Jonas Burgos war 37 Jahre alt, als er am 28. April 2007 von bewaffneten Personen beim Mittagessen aus einem Restaurant in der Ever Gotesco Mall in Manila gezerrt und entführt wurde. Zeugen erinnerten sich, dass Jonas seinen Entführern mehrfach ins Gesicht schrie: »Ich bin nur ein Aktivist!« Keiner der anwesenden Gäste schritt ein, als er gepackt und in einen vor dem Restaurant wartenden Lieferwagen gestoßen wurde. Einer der Entführer identifizierte sich als Polizist. Wenngleich das Nummernschild später in einem Militärlager sichergestellt werden konnte, verweigert das Militär bis heute weitere Informationen.

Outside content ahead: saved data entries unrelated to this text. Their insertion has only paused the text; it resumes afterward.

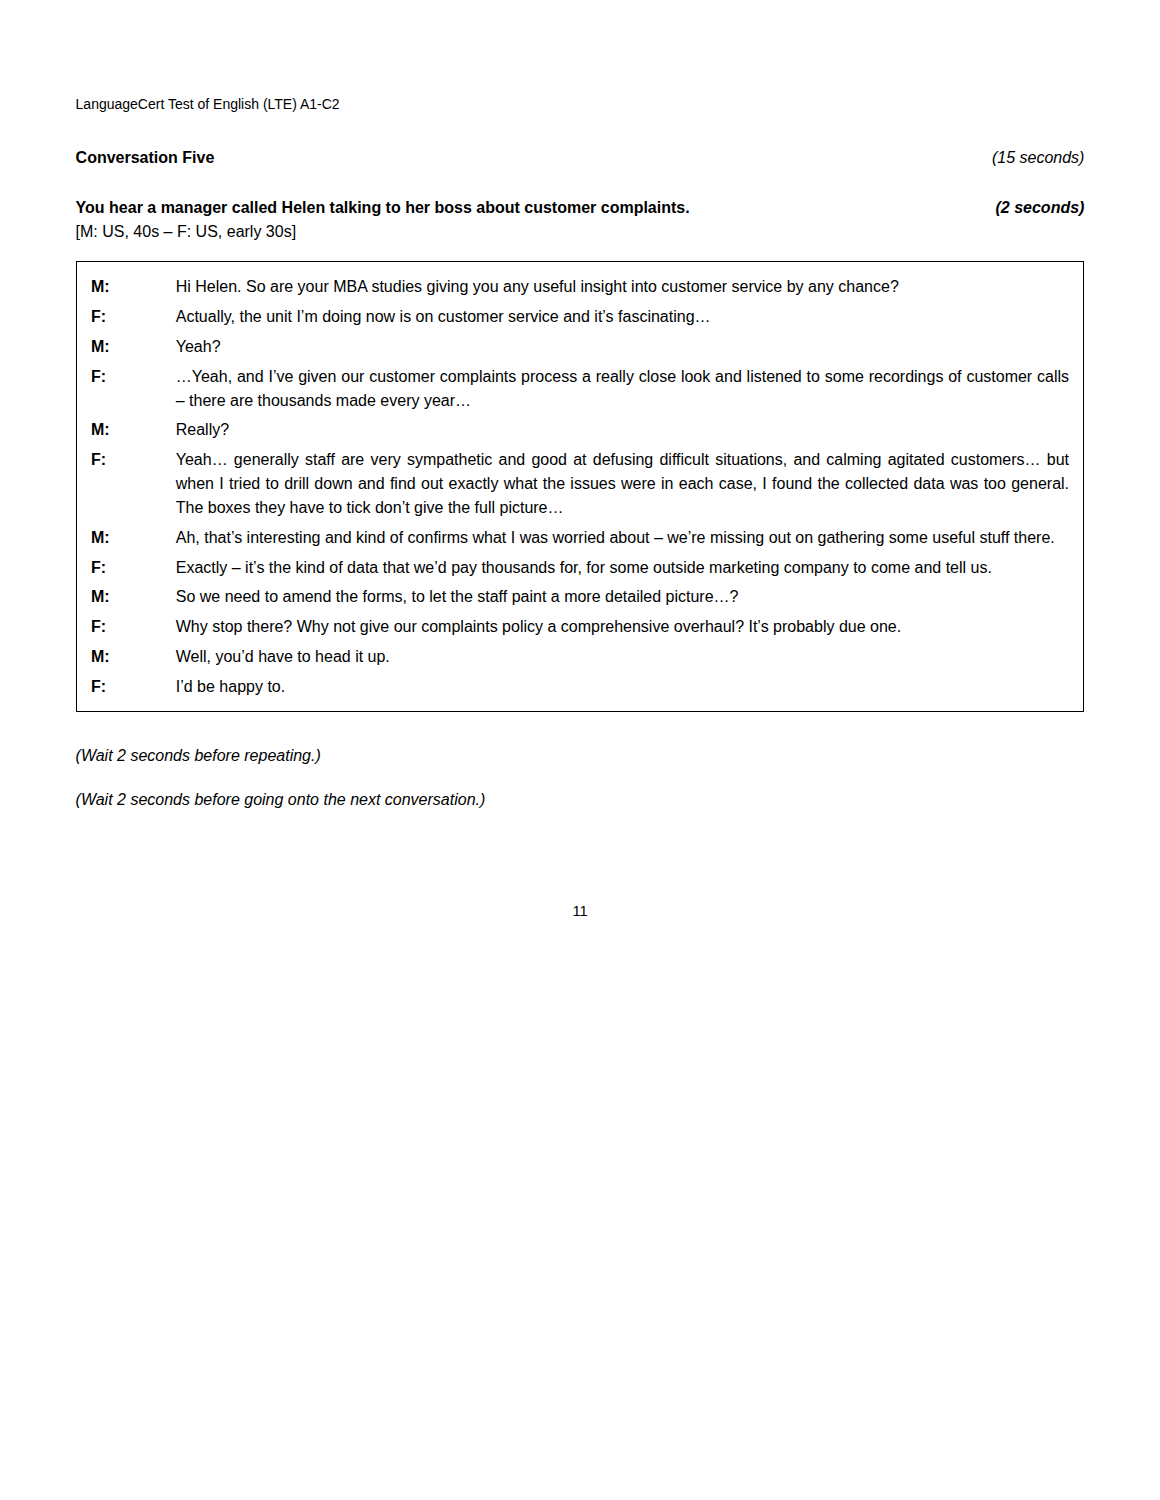LanguageCert Test of English (LTE) A1-C2
Conversation Five (15 seconds)
You hear a manager called Helen talking to her boss about customer complaints. (2 seconds)
[M: US, 40s – F: US, early 30s]
| M: | Hi Helen. So are your MBA studies giving you any useful insight into customer service by any chance? |
| F: | Actually, the unit I’m doing now is on customer service and it’s fascinating… |
| M: | Yeah? |
| F: | …Yeah, and I’ve given our customer complaints process a really close look and listened to some recordings of customer calls – there are thousands made every year… |
| M: | Really? |
| F: | Yeah… generally staff are very sympathetic and good at defusing difficult situations, and calming agitated customers… but when I tried to drill down and find out exactly what the issues were in each case, I found the collected data was too general. The boxes they have to tick don’t give the full picture… |
| M: | Ah, that’s interesting and kind of confirms what I was worried about – we’re missing out on gathering some useful stuff there. |
| F: | Exactly – it’s the kind of data that we’d pay thousands for, for some outside marketing company to come and tell us. |
| M: | So we need to amend the forms, to let the staff paint a more detailed picture…? |
| F: | Why stop there? Why not give our complaints policy a comprehensive overhaul? It’s probably due one. |
| M: | Well, you’d have to head it up. |
| F: | I’d be happy to. |
(Wait 2 seconds before repeating.)
(Wait 2 seconds before going onto the next conversation.)
11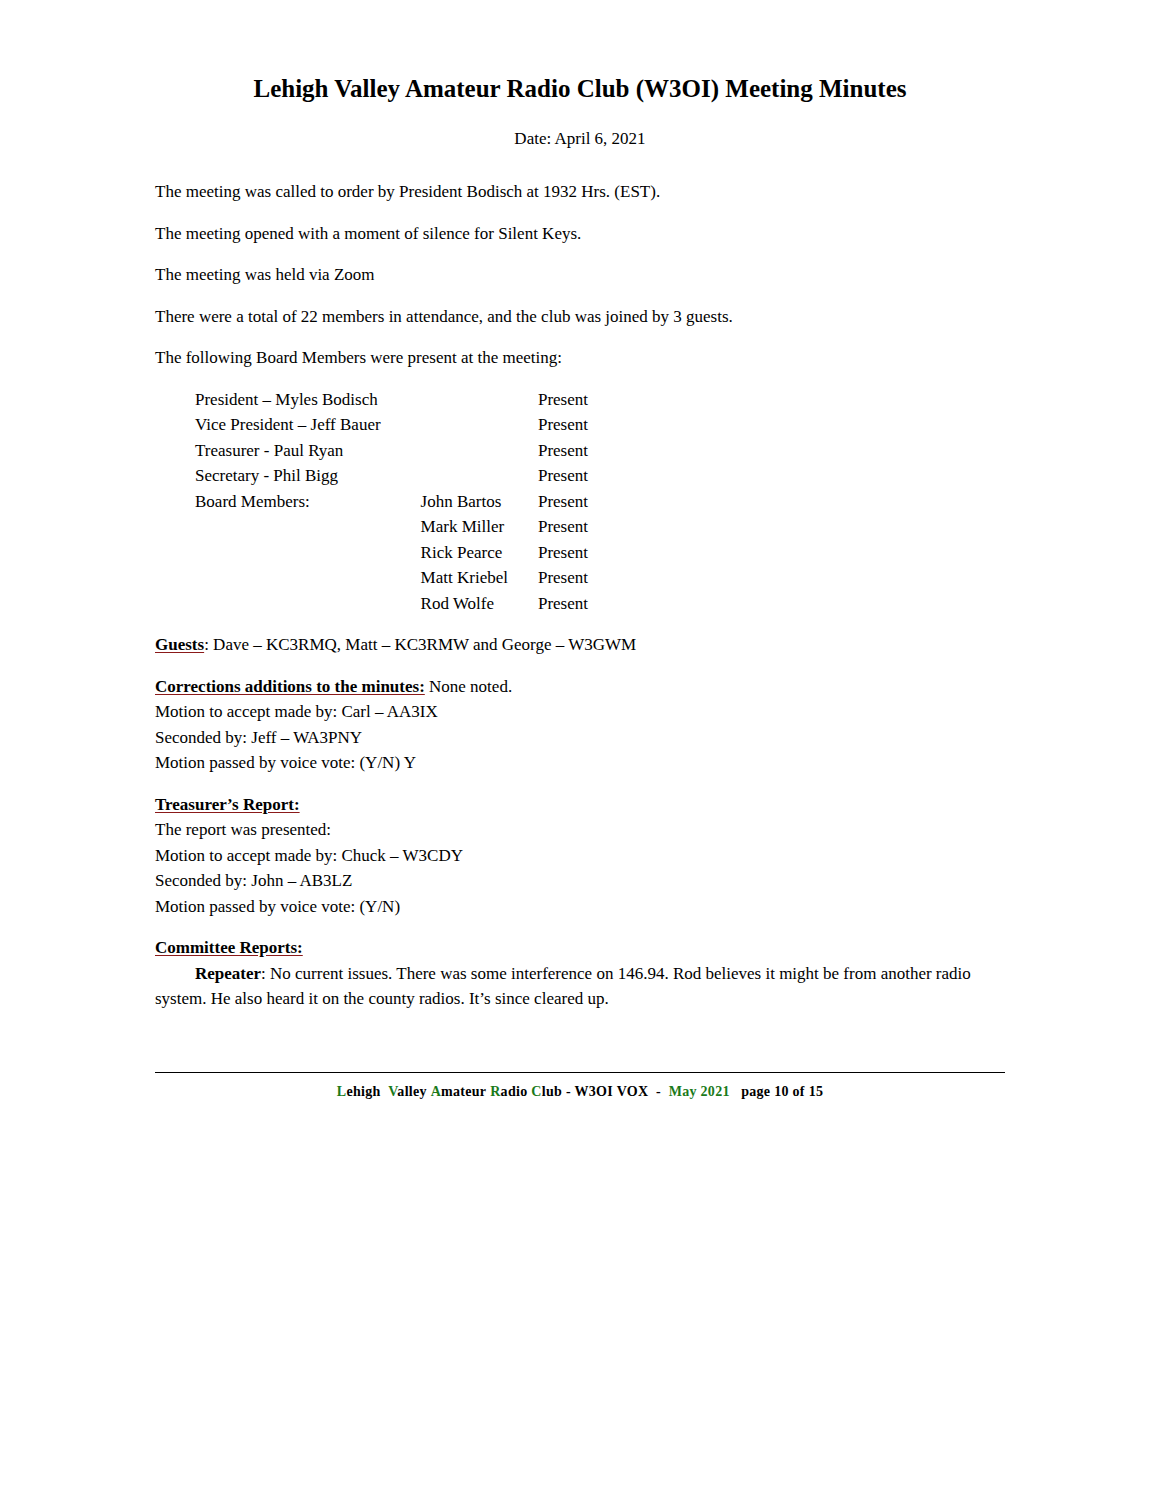Lehigh Valley Amateur Radio Club (W3OI) Meeting Minutes
Date: April 6, 2021
The meeting was called to order by President Bodisch at 1932 Hrs. (EST).
The meeting opened with a moment of silence for Silent Keys.
The meeting was held via Zoom
There were a total of 22 members in attendance, and the club was joined by 3 guests.
The following Board Members were present at the meeting:
| President – Myles Bodisch | | Present |
| Vice President – Jeff Bauer | | Present |
| Treasurer - Paul Ryan | | Present |
| Secretary - Phil Bigg | | Present |
| Board Members: | John Bartos | Present |
| | Mark Miller | Present |
| | Rick Pearce | Present |
| | Matt Kriebel | Present |
| | Rod Wolfe | Present |
Guests: Dave – KC3RMQ, Matt – KC3RMW and George – W3GWM
Corrections additions to the minutes: None noted.
Motion to accept made by: Carl – AA3IX
Seconded by: Jeff – WA3PNY
Motion passed by voice vote: (Y/N) Y
Treasurer’s Report:
The report was presented:
Motion to accept made by: Chuck – W3CDY
Seconded by: John – AB3LZ
Motion passed by voice vote: (Y/N)
Committee Reports:
Repeater: No current issues. There was some interference on 146.94. Rod believes it might be from another radio system. He also heard it on the county radios. It’s since cleared up.
Lehigh Valley Amateur Radio Club - W3OI VOX - May 2021 page 10 of 15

Die Angehörigen und Freunde von Jonas sind sich über den Grund seines Verschwindens sicher: Der auf ökologischen Landbau spezialisierte Landwirt war ein Mitglied der Allianz engagierter Bauern in Bulacan (AMB), einem nördlich von Manila aktiven Regionalverband der landesweiten Bauernbewegung der Philippinen (KMP), und mehrfach hatte er Farmer in Rechtsfragen beraten. AMB und KMP streiten seit Jahren für die Belange ausgebeuteter Pächter und Kleinbauern und haben sich so den Zorn von Großgrundbesitzern, deren Schlägertrupps und staatlicher Sicherheitskräfte zugezogen.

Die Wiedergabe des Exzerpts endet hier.